Unsupported catalog APIs¶
registerFunction
listFunctions
getFunction
functionExists
createExternalTable
Partially supported catalog APIs¶
createTable
(no external table support)
Iceberg¶
Snowflake managed iceberg table¶
Snowpark Connect for Spark works with Apache Iceberg™ tables, including externally managed Iceberg tables and catalog-linked databases.
Read¶
Time travel is not supported, including historical snapshot, branch, and incremental read.
Write¶
Using Spark SQL to create tables is not supported.
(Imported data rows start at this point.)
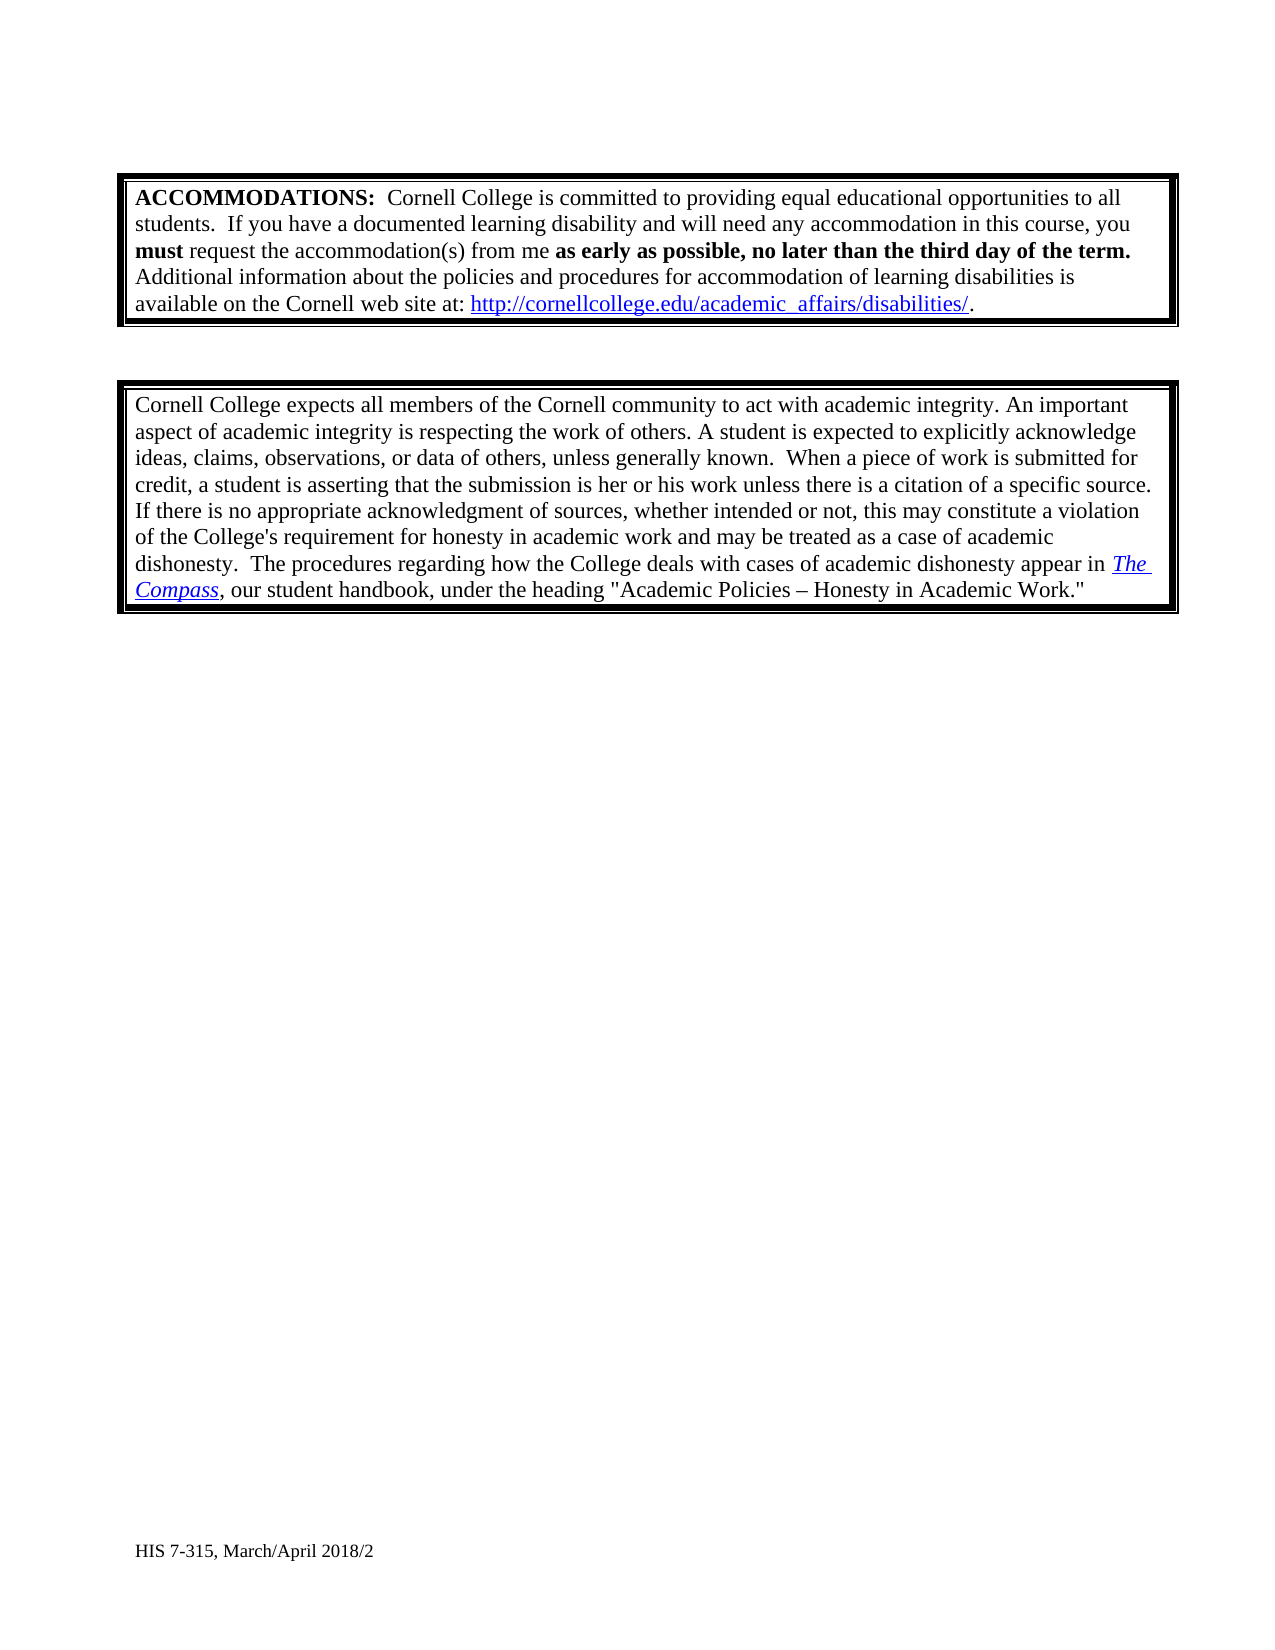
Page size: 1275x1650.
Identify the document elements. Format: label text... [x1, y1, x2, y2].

text Cornell College expects all members of the Cornell community to act with academic integrity. An important aspect of academic integrity is respecting the work of others. A student is expected to explicitly acknowledge ideas, claims, observations, or data of others, unless generally known. When a piece of work is submitted for credit, a student is asserting that the submission is her or his work unless there is a citation of a specific source. If there is no appropriate acknowledgment of sources, whether intended or not, this may constitute a violation of the College's requirement for honesty in academic work and may be treated as a case of academic dishonesty. The procedures regarding how the College deals with cases of academic dishonesty appear in The Compass, our student handbook, under the heading "Academic Policies – Honesty in Academic Work." [127, 390, 1169, 604]
text ACCOMMODATIONS: Cornell College is committed to providing equal educational opportunities to all students. If you have a documented learning disability and will need any accommodation in this course, you must request the accommodation(s) from me as early as possible, no later than the third day of the term. Additional information about the policies and procedures for accommodation of learning disabilities is available on the Cornell web site at: http://cornellcollege.edu/academic_affairs/disabilities/. [127, 182, 1169, 318]
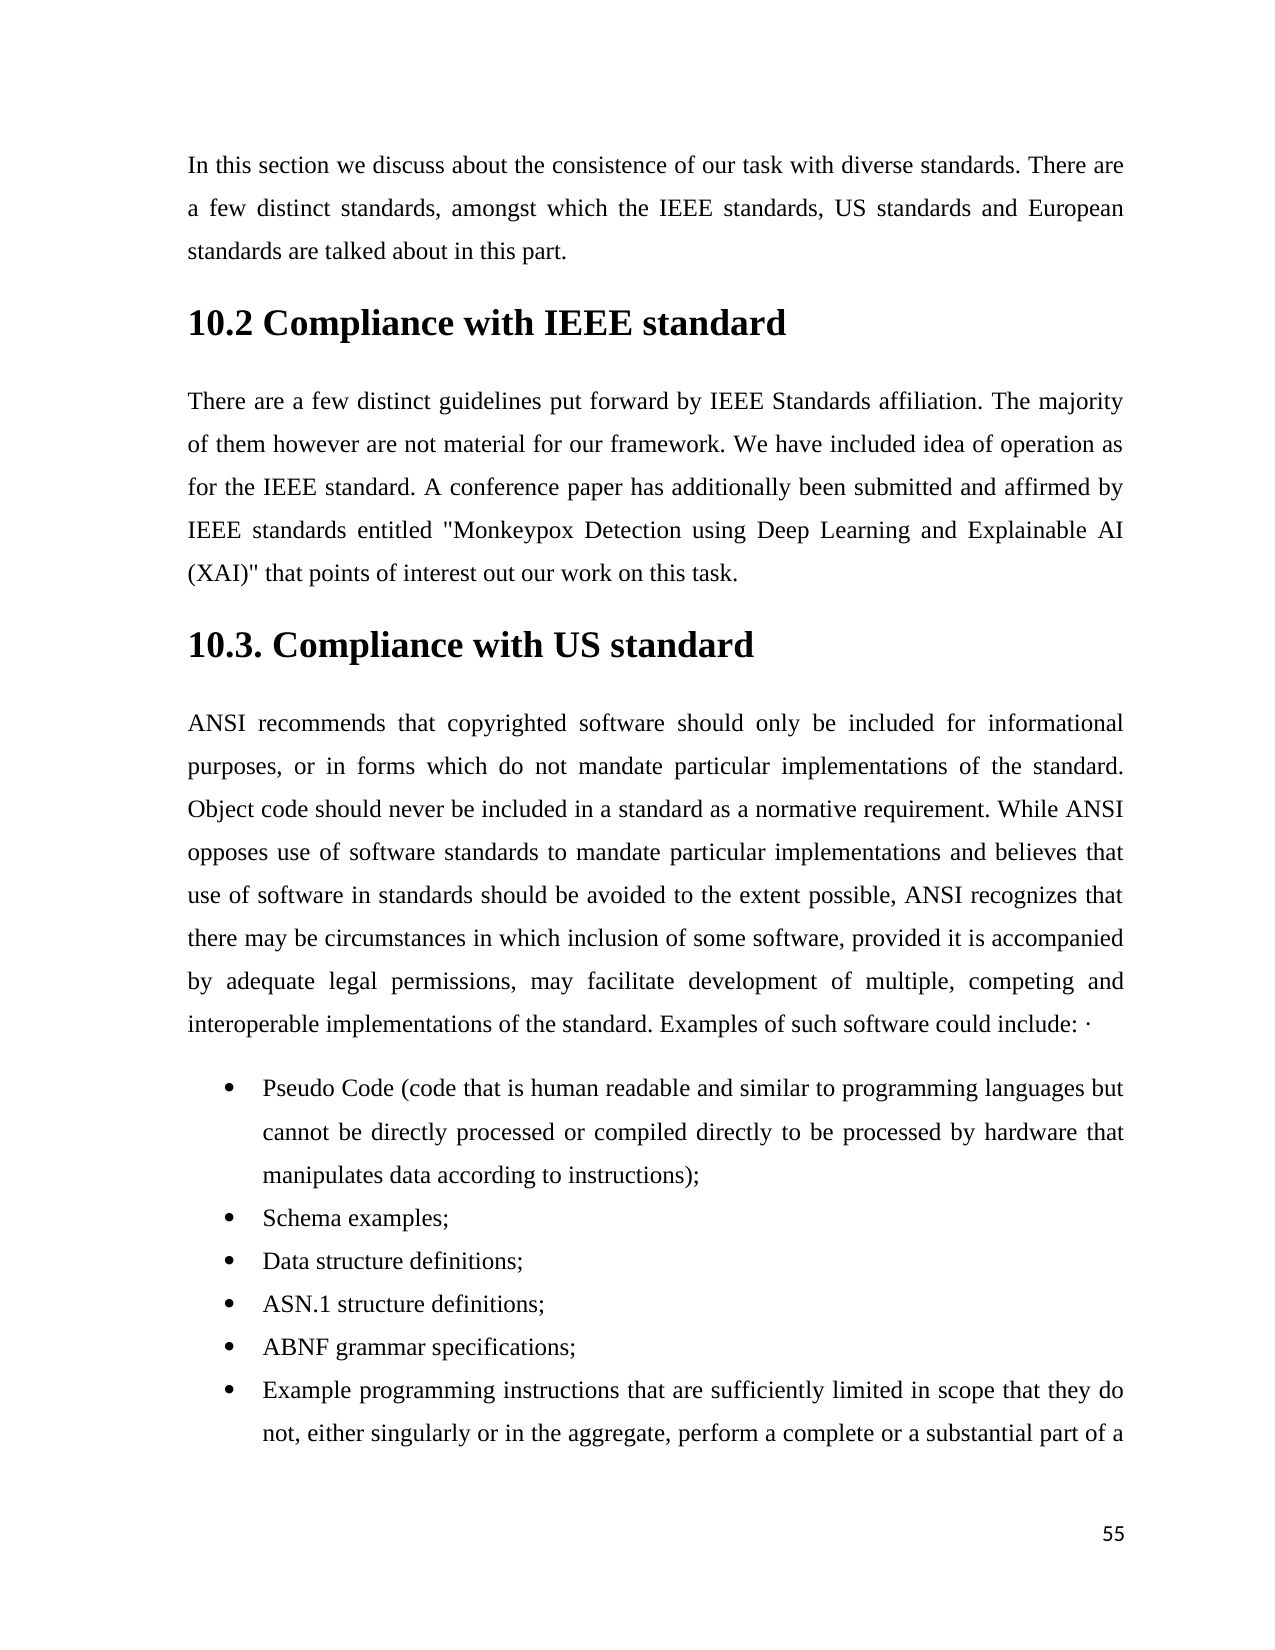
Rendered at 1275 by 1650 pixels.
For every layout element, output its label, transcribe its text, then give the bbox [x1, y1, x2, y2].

text ANSI recommends that copyrighted software should only be included for informational purposes, or in forms which do not mandate particular implementations of the standard. Object code should never be included in a standard as a normative requirement. While ANSI opposes use of software standards to mandate particular implementations and believes that use of software in standards should be avoided to the extent possible, ANSI recognizes that there may be circumstances in which inclusion of some software, provided it is accompanied by adequate legal permissions, may facilitate development of multiple, competing and interoperable implementations of the standard. Examples of such software could include: · [187, 708, 1125, 1038]
list Data structure definitions; [225, 1246, 1125, 1275]
list ABNF grammar specifications; [225, 1332, 1125, 1361]
list Pseudo Code (code that is human readable and similar to programming languages but cannot be directly processed or compiled directly to be processed by hardware that manipulates data according to instructions); [225, 1073, 1125, 1188]
list Schema examples; [225, 1203, 1125, 1232]
text 10.3. Compliance with US standard [187, 622, 1125, 665]
text 10.2 Compliance with IEEE standard [187, 300, 1125, 343]
list ASN.1 structure definitions; [225, 1289, 1125, 1318]
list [225, 1375, 1125, 1447]
text There are a few distinct guidelines put forward by IEEE Standards affiliation. The majority of them however are not material for our framework. We have included idea of operation as for the IEEE standard. A conference paper has additionally been submitted and affirmed by IEEE standards entitled "Monkeypox Detection using Deep Learning and Explainable AI (XAI)" that points of interest out our work on this task. [187, 386, 1125, 587]
text In this section we discuss about the consistence of our task with diverse standards. There are a few distinct standards, amongst which the IEEE standards, US standards and European standards are talked about in this part. [187, 150, 1125, 265]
Schema merge is not supported.
To create the table, you must:
Create an external volume.
Link the external volume needs to the table creation in either of the following ways:
Set the EXTERNAL_VOLUME to the database.
Set
snowpark.connect.iceberg.external_volume
to Spark configuration.
External managed Iceberg table¶
Read¶
You must create a Snowflake unmanaged table entity.
Time travel is not supported, including historical snapshot, branch, and incremental read.
Write¶
Table creation is not supported.
Writing to the existing Iceberg table is supported.
Duplication column names¶
Snowflake does not support duplicate column names.
The following code fails at the view creation step with the following SQL compilation error: duplicate column name 'foo'
.
df = spark.createDataFrame([
(1, 1),
(2, 2)
], ["foo", "foo"])
df.show() # works
df.createTempView("df_view") # Fails with SQL compilation error: duplicate column name 'foo'
To work around this, set the snowpark.connect.views.duplicate_column_names_handling_mode
configuration option to one the following
values:
rename
: A suffix such as_dedup_1
,_dedup_2
, and so on will be appended to all of the duplicate column names after the first one.drop
: All of the duplicate columns except one will be dropped. This might lead to incorrect results if the columns have different values.